Sunday, July 31, 2011

Hard Choices: How to Decide What Stays and What Goes in a Green World

Example:

Prairie Dogs are considered a nuisance because they carry a type of plague, make holes digging their tunnels that cattle and horses stumble in breaking bones.

It's legal to shoot prairie dogs and many land owners advertise and organize trips for people to come and stay and target shoot using the dogs as their targets.

I can't condone this activity as an animal lover but I can understand why their population needs to be controlled. Like deer.

But, unlike deer, they cannot be eaten, their skins are not used for anything. Their value doesn't lie in death or life.

I understand the need for control but I do not like the eradication methods legally employed.

The idea of using them as a recreational target makes me cringe.

I believe in rodent and pest and weed control. I don't like metal clip mouse traps. If someone was shooting mice I would want them to stop.

But what is the answer? It's not moving the creatures elsewhere. Like a garbage ship, it has to land somewhere and who would want it?

Perhaps the only humane answer is mass eradication using a painless method.

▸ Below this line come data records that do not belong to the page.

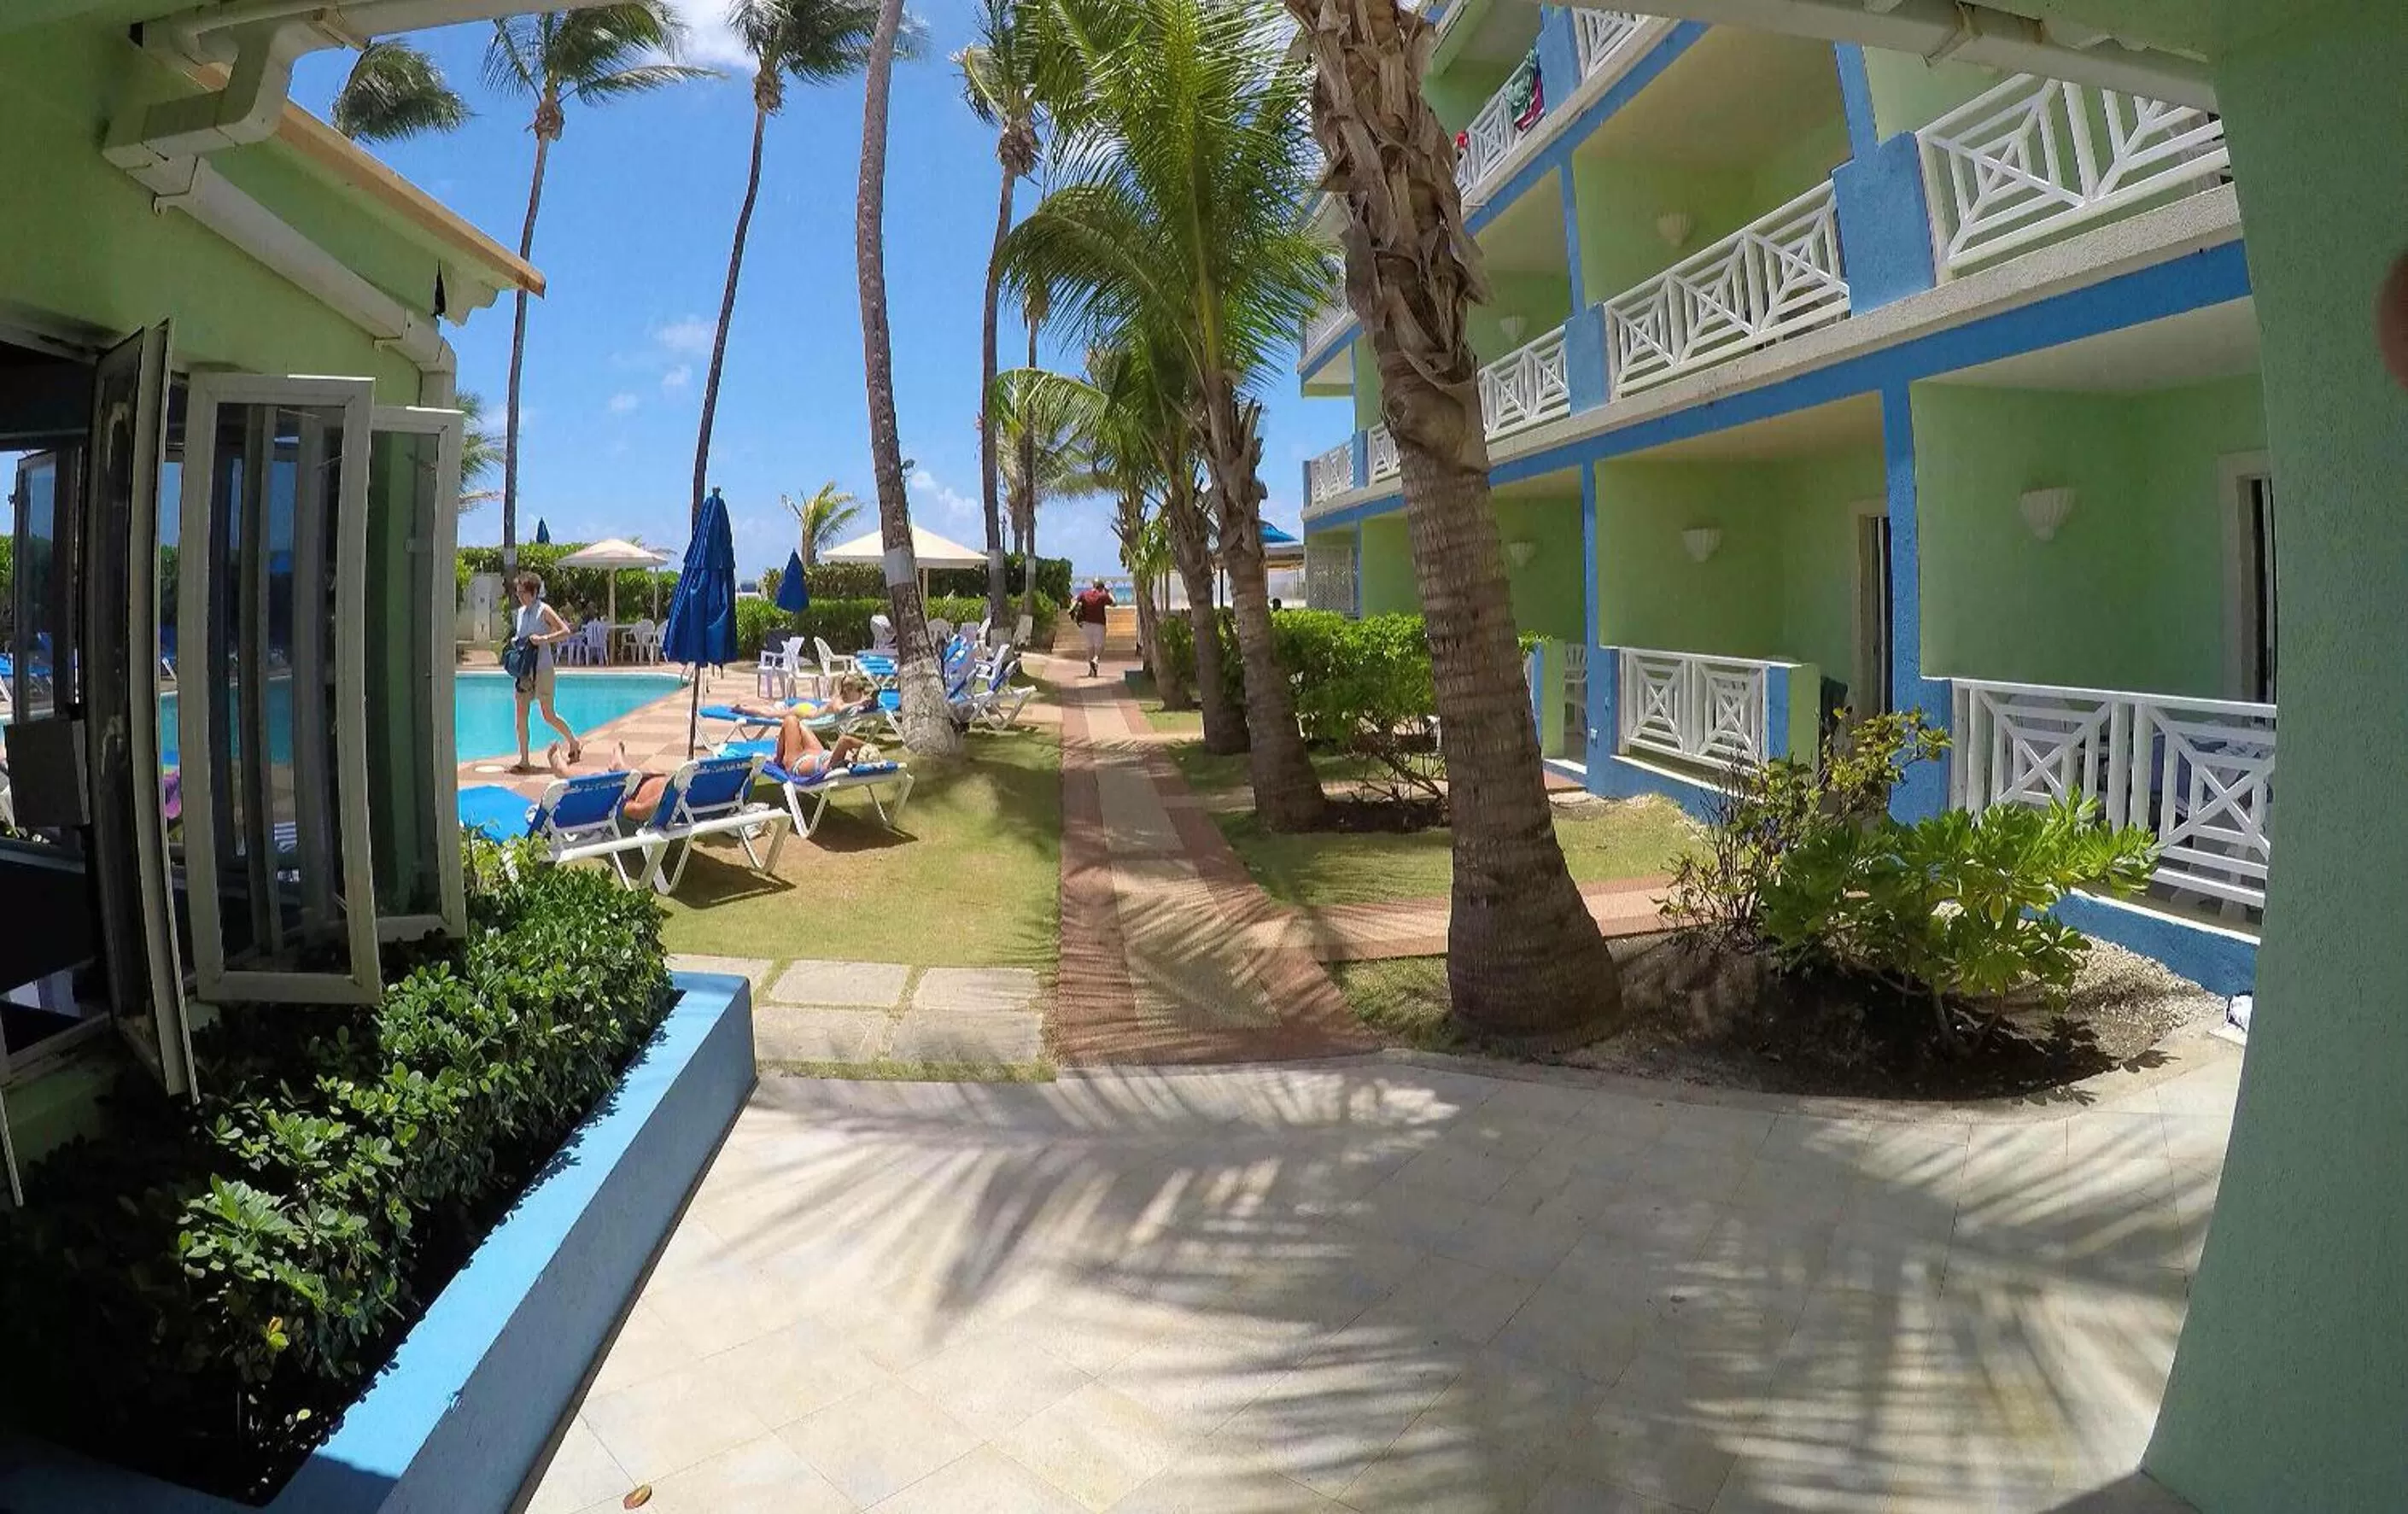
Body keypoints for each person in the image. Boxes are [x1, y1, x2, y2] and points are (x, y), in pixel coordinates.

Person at [548, 714, 867, 821]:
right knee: (629, 772)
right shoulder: (703, 790)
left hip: (631, 790)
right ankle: (619, 764)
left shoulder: (662, 802)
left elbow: (630, 809)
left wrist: (622, 805)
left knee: (601, 780)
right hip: (671, 783)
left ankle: (565, 771)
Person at [509, 572, 581, 773]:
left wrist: (543, 639)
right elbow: (521, 635)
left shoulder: (544, 610)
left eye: (523, 592)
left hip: (542, 669)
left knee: (548, 714)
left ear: (533, 592)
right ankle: (524, 759)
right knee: (521, 714)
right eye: (518, 593)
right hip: (525, 670)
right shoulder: (521, 613)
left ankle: (574, 742)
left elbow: (565, 631)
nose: (520, 596)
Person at [1072, 577, 1116, 678]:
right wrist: (1108, 592)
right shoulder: (1102, 595)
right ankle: (1096, 660)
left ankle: (1091, 671)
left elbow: (1074, 602)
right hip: (1099, 624)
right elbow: (1114, 603)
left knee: (1089, 647)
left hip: (1086, 624)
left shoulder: (1084, 594)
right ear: (1101, 587)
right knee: (1099, 647)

How many need to go? To stay? How do you know which ones are elderly and which are the young? How to decide which ones are to go and why? What makes one more valuable to stay and one of lesser value to go?

If they live up to 5 years, would a 3 year old be the one to go so the 1 year old can stay a while, have his chance at existence? Make more so they can die early?

What do they do besides dig holes? Well, on the food chain, they are food for an endangered species of ferrets. If the prairie dogs go the ferrets go. What will happen if the ferrets go?

Where does it end?

I am of the belief that the earth is ours and all that is in it. Just follow the food chain...it's very clear. We are in charge. We hunt and plant and harvest. We work so we can eat.

We learn better ways to take care of the earth, of using it to our advantage.

We just don't like to see there are no guarantees.

Like abortion. Of the millions of little ones that have died before their time, how many would have made the best president of the United States? Or an inventor of a better space ship? Or a scientist discovering a cure for cancer?

And speaking of painless death for the critters...what's with treating them better than humans?

Save the whale, but kill the human? No....save the human and the human will save the whale, right?